§ WHAT YOU NEED TO DO
[a] Answer these questions using the post about the MAVEN lecture:
(i) Where could announcements for the lecture be seen around the city?
(ii) About how many people attended AGU this year, according to Carol Finn?
(iii) How thick is the atmosphere of Mars compared with Earth's?
[b] Pick up the post about the MAVEN public lecture after its final sentence and continue it.

====== EXTRACT

December 15, 2014

Dr. G’s #AGU14 Spotlight – The MAVEN Mission to Mars

Posted by Laura Guertin

Each year at the fall meeting, AGU organizes a public lecture on a “hot topic” in Earth/space science.  Previous lectures can be found linked on the AGU website, including one on the Mars Curiosity mission.  This year, the city of San Francisco was able to attend an hour-long lecture on The MAVEN Mission: Exploring Mars’ Climate History, given by presenters Bruce Jakosky (Univ. of Colorado), Sandra Cauffman (NASA/GSFC), and Roger Yelle (Univ. of Arizona).  Announcements about this lecture could be found on the sides of city buses and trolley cars, and it was effective in bringing in a wide-ranging audience, including young kids excited to hear more about the red planet.

The lecture began with a welcome by AGU President Carol Finn.  She stated that the roughly 23,000 people at AGU this year were committed to sharing their research with each other and with the public – part of AGU’s mission.  Bruce Jakosky then shared the mission of MAVEN as an atmosphere-detection mission, trying to learn where all of the CO2 and water went from Mars by better understanding how solar winds strip off gas from the top of the atmosphere (Mars has an atmosphere that is only 1% as thick as Earth’s).  Jakosky brought us back to the beginning of this mission, when the ideas for the MAVEN project began 11 years ago.  He said that scientists always think of Mars in the context of Earth – why is Mars so different from Earth?  When Mars was warmer and wetter 4 billion years ago, why did it change to the cold and dry planet we see today?  And could Mars ever have supported life?  Although MAVEN is not a life-detection mission, there are important scientific outcomes that will help us understand the CO2 and water history of Mars, which can then help us think about the possibility of microbes.

============
====== DATASET EXTRACT

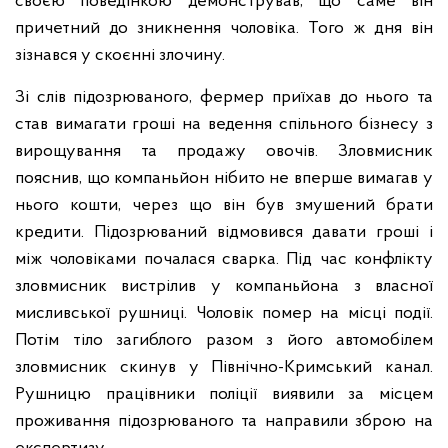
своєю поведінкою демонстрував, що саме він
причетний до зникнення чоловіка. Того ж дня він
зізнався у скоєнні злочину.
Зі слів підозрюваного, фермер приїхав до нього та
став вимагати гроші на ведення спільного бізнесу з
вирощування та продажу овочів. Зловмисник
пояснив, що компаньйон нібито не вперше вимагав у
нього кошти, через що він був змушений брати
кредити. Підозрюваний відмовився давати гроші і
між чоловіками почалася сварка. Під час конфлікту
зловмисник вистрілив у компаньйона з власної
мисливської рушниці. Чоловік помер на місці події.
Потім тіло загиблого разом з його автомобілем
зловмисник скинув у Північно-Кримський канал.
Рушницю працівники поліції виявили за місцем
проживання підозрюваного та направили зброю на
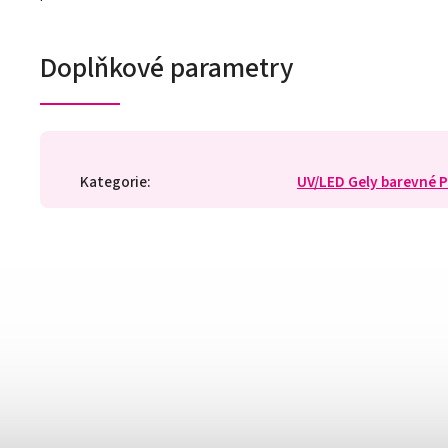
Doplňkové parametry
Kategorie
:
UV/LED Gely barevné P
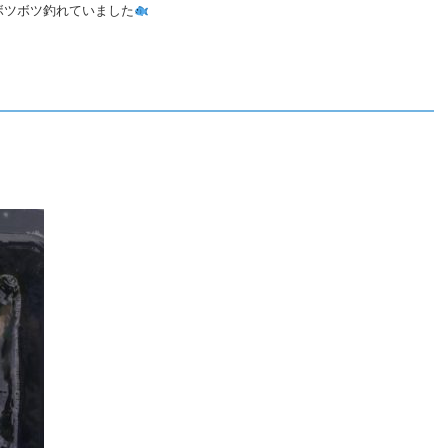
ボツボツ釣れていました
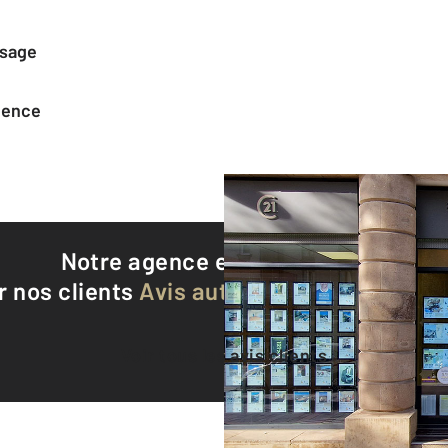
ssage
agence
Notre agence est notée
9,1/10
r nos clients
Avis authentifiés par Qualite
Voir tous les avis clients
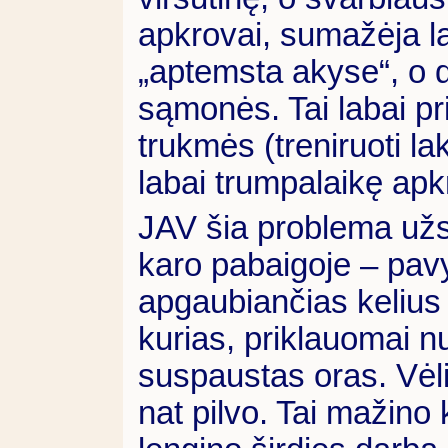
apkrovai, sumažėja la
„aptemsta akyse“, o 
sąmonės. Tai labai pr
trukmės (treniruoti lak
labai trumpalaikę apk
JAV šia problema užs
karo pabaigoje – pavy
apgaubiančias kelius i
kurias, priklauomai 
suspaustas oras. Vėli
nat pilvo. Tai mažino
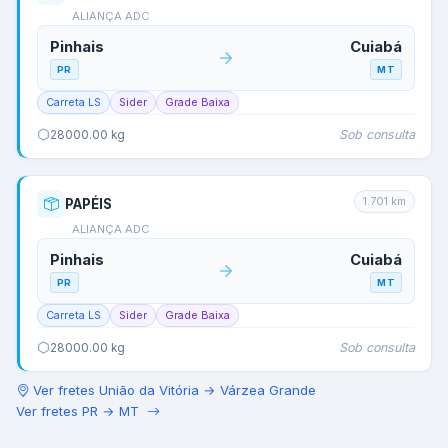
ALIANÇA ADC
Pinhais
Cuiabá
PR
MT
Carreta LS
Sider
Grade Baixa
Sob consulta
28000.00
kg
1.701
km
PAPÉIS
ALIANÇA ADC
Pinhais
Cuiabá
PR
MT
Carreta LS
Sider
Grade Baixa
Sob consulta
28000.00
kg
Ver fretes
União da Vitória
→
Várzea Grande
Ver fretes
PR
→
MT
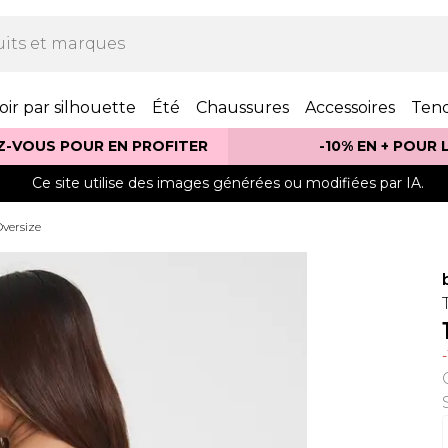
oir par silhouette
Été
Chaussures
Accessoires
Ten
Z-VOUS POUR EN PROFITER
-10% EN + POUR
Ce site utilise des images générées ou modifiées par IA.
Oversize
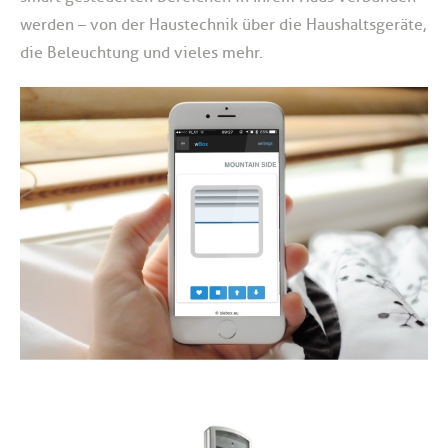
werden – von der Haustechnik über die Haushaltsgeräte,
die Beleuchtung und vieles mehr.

============

§ ANSWERS BY TASK
[a]
(i) On the sides of city buses and trolley cars.
(ii) Roughly 23,000.
(iii) Only 1% as thick.

[b]
The MAVEN spacecraft is equipped with fixed solar arrays and a range of scientific instruments in the categories of: (a) sun, solar wind, solar storms; (b) ion-related properties and processes; and (c) neutrals and ion plus evolution.  MAVEN was launched on November 18, 2013, and reached Mars 10 months later on September 22, 2014 (and it took 33 minutes for the rocket burn to slow down the spacecraft so it could enter the gravitational field and orbit Mars properly).  Cauffman shared that only 45-50% of the international missions to Mars have been successful, so the NASA team was thrilled to have MAVEN blast off on the first day of the launch window, and for MAVEN to reach Mars to begin its scientific mission.  Of course, there was a slight road bump (or space bump?), for the Comet Siding Spring (C/2013 A1) had a very close flyby to Mars soon after MAVEN arrived on October 19.  Yelle stated that this scientific problem (all of the cosmic dust coming with Siding Spring) and opportunity meant that MAVEN had to duck and cover, literally move to the back side of Mars to protect the spacecraft yet still make science observations.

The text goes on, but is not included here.